Slavuta New Jewish Cemetery
According to IAJGS, the cemetery was established in 1902, but the oldest preserved gravestone relates to the mid-19th century, so it can be assumed that the cemetery emerged during that period. It appears on a German map of 1918, a copy of a Russian map of the 1880s. The cemetery is still operating.
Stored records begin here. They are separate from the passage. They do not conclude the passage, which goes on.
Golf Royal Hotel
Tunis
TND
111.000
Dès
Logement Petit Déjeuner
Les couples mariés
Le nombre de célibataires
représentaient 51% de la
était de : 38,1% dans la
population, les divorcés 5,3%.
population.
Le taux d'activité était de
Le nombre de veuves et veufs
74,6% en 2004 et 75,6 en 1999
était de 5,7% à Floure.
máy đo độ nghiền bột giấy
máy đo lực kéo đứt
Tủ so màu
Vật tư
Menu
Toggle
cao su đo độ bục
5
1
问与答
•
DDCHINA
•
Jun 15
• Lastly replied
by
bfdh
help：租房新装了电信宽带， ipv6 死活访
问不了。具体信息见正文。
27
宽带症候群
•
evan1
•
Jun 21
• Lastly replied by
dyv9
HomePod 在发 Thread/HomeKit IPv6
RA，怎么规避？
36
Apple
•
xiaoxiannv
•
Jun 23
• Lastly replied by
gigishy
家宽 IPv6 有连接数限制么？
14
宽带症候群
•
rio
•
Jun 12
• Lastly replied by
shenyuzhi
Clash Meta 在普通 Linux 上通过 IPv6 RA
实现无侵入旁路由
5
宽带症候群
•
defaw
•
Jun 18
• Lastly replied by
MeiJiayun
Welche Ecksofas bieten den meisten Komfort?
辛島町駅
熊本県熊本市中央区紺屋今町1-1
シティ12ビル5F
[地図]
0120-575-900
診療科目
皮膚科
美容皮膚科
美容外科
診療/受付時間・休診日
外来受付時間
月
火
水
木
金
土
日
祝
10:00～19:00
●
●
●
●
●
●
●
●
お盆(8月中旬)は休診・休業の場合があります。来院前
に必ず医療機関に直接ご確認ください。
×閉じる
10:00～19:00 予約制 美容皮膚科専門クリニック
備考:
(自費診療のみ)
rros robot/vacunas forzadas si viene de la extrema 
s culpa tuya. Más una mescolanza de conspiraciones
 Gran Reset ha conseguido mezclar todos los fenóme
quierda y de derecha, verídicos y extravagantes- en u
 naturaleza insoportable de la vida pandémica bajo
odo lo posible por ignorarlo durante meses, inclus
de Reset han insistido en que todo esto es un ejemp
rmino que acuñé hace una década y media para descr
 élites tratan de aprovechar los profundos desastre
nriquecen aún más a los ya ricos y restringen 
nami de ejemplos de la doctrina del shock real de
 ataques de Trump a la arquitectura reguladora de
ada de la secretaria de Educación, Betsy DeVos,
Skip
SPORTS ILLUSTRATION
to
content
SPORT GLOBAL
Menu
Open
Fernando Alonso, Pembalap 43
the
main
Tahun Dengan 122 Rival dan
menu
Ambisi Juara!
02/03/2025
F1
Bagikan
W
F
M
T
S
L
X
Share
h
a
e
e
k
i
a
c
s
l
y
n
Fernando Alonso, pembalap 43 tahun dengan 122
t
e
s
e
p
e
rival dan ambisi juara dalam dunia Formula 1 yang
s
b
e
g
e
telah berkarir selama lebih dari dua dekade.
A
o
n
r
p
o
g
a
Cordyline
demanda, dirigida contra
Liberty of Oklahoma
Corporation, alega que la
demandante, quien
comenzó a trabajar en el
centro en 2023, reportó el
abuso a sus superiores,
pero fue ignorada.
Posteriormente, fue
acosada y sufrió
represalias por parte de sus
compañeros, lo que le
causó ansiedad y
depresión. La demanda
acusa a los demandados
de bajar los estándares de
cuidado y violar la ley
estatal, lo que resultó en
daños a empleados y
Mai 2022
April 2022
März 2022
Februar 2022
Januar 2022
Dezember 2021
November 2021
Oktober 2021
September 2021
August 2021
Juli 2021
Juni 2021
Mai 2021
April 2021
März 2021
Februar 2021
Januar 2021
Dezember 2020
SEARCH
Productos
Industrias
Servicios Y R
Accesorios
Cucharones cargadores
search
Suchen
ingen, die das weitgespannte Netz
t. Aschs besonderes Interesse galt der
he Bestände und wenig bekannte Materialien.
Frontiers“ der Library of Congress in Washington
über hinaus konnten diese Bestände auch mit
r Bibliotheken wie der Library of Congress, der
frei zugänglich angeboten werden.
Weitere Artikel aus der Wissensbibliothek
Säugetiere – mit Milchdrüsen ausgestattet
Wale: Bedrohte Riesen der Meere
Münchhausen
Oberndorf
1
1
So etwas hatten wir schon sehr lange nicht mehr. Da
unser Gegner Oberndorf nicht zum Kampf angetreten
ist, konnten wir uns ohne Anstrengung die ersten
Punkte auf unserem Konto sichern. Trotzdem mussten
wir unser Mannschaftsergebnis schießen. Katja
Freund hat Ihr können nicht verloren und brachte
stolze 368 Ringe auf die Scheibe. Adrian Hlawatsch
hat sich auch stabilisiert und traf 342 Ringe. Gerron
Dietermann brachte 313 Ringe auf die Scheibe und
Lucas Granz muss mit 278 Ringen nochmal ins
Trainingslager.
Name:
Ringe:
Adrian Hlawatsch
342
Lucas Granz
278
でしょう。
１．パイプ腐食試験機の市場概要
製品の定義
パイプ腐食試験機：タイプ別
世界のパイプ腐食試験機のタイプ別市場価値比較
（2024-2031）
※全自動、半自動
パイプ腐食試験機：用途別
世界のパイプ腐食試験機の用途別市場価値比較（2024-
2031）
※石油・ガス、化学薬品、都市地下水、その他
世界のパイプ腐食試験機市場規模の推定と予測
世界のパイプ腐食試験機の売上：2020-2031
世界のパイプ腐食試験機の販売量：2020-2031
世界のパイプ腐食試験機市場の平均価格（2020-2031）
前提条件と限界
Jews are known from the 18th century. In 1765, 246 Jews were inhabitants of Slavuta. A Jewish printing press functioned in 1792-1836. In the early 19th century, a soap, cloth, paper and candle plants, a sawmill, foundry and flour mill were operating. The Jewish population reached 4,891 (57,8% of the total) in 1897. Under the Soviets, a Jewish school and clubs were opened. Jews were engaged in crafts. In 1934, an ancient four-stored synagogue was demolished. 5,102 Jews resided in the city in 1939. On July 7, 1941, the German army captured Slavuta. In August 1941, during two actions, 1,233 Jews were executed. Over 5,000 Jews of Slavuta and adjoining villages were herded into a ghetto. On June 25, 1942, a ghetto was liquidated. In September 1942, skilled labourers and their families were murdered. Three monuments dedicated to the victims of the Holocaust were erected.